General Motors, desperate to mimic Toyota's success, imported the andon cord but not the learning environment that Toyota created around it (source):
Even after GM plants began to install some of the physical features of Japanese auto plants, “there was no change in the culture. Workers and managers continued their old antagonistic ways. In some of the factories where they installed the andon cord, workers got yelled at when they pulled it.” Some plant managers continued to believe that blue collar workers were fundamentally lazy and would pull the andon cord any time they wanted a break and that the blue collar workers lacked the capacity to engage in problem solving or continuous improvement.
The article doesn't go into this, but presumably the Toyota workers were still given feedback about whether or not they were correct to pull the andon cord. It does say that "management [...] needed to be confident that a worker deciding to pull the andon cord would have both the knowledge and the incentive to exercise sophisticated judgment". I suppose they could've gotten that knowledge in some other way. (Ah, the perils of relying on a small number of articles way outside your field!)

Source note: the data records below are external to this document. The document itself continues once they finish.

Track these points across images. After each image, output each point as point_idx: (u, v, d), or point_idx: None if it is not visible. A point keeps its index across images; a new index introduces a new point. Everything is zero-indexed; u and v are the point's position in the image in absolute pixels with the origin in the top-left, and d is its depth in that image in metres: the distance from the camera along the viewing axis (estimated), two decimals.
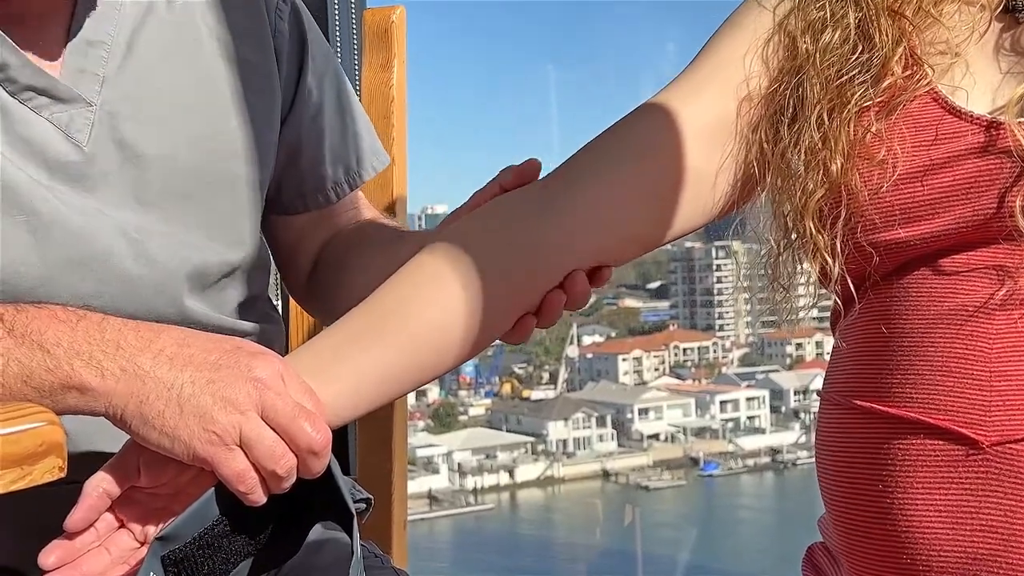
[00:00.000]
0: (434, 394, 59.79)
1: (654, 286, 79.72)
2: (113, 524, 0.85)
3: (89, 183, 1.01)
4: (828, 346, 1.05)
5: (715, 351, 69.46)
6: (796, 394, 57.67)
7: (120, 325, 0.85)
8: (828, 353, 1.04)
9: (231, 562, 0.87)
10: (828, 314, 1.04)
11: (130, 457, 0.84)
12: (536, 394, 63.91)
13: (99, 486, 0.83)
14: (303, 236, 1.28)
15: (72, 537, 0.83)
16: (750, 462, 54.31)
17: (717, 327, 72.77)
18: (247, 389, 0.83)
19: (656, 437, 55.52)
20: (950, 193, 0.89)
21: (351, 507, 0.86)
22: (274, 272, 1.32)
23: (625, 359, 65.17)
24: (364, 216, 1.31)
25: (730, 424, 56.56)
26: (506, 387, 64.86)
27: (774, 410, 57.71)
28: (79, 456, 0.89)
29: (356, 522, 0.86)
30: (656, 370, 65.89)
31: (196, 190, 1.08)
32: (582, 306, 0.97)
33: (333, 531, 0.98)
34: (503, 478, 52.38)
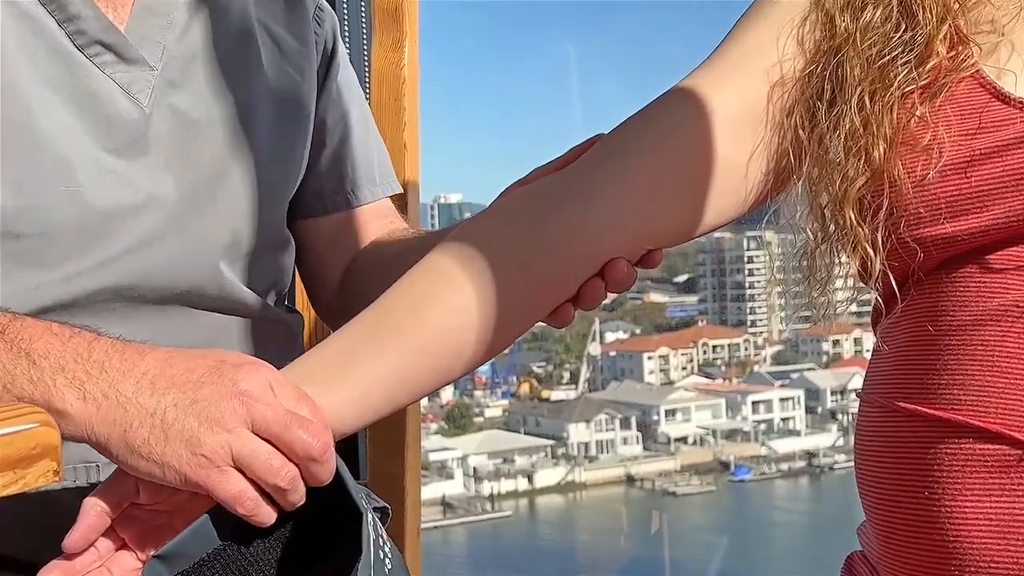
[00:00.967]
0: (448, 395, 59.85)
1: (681, 279, 79.68)
2: (113, 544, 0.86)
3: (144, 144, 1.10)
4: (867, 343, 1.05)
5: (747, 348, 69.34)
6: (833, 394, 57.60)
7: (108, 346, 0.87)
8: (867, 350, 1.03)
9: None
10: (867, 308, 1.04)
11: (127, 475, 0.85)
12: (556, 394, 64.00)
13: (97, 504, 0.84)
14: (329, 245, 1.33)
15: (71, 558, 0.84)
16: (784, 466, 54.24)
17: (749, 323, 72.68)
18: (232, 405, 0.83)
19: (684, 440, 55.55)
20: (999, 185, 0.88)
21: (360, 505, 0.86)
22: None
23: (651, 357, 65.13)
24: (397, 228, 1.36)
25: (763, 426, 56.52)
26: (524, 387, 64.95)
27: (809, 411, 57.65)
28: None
29: (366, 520, 0.86)
30: (684, 369, 65.86)
31: (240, 159, 1.17)
32: (627, 289, 0.99)
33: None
34: (521, 483, 52.53)
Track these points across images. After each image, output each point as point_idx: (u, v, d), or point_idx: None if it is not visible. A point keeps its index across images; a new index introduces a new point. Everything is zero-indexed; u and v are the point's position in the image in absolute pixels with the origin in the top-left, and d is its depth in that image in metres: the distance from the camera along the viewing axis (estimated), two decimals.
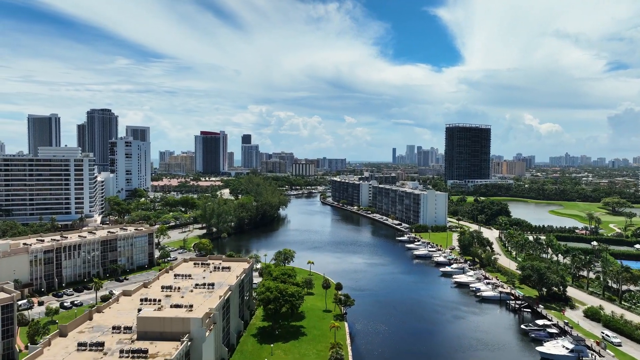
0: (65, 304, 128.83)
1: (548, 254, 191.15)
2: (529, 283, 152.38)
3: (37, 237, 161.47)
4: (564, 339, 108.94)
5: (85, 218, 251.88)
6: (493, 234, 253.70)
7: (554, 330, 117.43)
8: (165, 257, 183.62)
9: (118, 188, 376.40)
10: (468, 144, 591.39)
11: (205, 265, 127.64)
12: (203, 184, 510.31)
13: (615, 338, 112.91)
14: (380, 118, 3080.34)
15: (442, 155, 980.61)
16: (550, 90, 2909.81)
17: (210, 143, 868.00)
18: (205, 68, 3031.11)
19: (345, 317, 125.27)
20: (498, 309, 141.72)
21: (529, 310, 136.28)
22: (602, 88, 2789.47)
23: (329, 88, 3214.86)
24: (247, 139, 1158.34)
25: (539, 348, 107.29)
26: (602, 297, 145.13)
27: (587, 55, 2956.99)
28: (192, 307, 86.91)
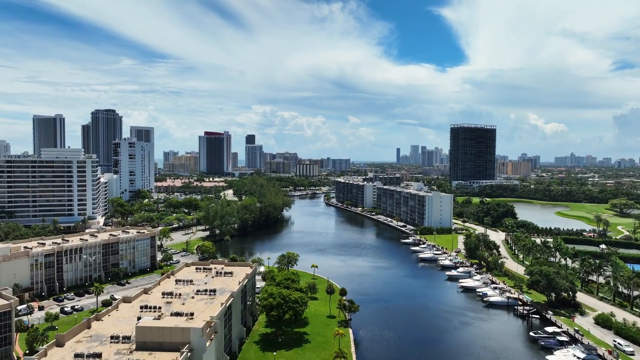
0: (66, 309, 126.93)
1: (556, 258, 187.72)
2: (537, 288, 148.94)
3: (38, 240, 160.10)
4: (575, 348, 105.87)
5: (88, 220, 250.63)
6: (499, 237, 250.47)
7: (564, 338, 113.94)
8: (168, 260, 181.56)
9: (121, 189, 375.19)
10: (473, 145, 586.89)
11: (207, 270, 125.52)
12: (207, 185, 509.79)
13: (628, 347, 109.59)
14: (384, 118, 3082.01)
15: (446, 156, 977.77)
16: (556, 90, 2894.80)
17: (214, 143, 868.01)
18: (210, 68, 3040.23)
19: (350, 323, 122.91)
20: (506, 315, 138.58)
21: (538, 317, 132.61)
22: (607, 87, 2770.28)
23: (333, 88, 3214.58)
24: (251, 139, 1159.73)
25: (549, 357, 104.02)
26: (612, 303, 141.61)
27: (592, 55, 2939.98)
28: (192, 315, 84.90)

Caveats aside, let's update the hypothesis:
An ideal learning environment is one which allows learners to experience the full range of relevant consequences, except for those which would discourage or prevent the learner from continuing to learn.
How do we know what consequences are relevant, and which ones are discouraging? Well, we don't. Not always. "Designing learning environments" is a skill too—one that must also be learned through experimentation and failure.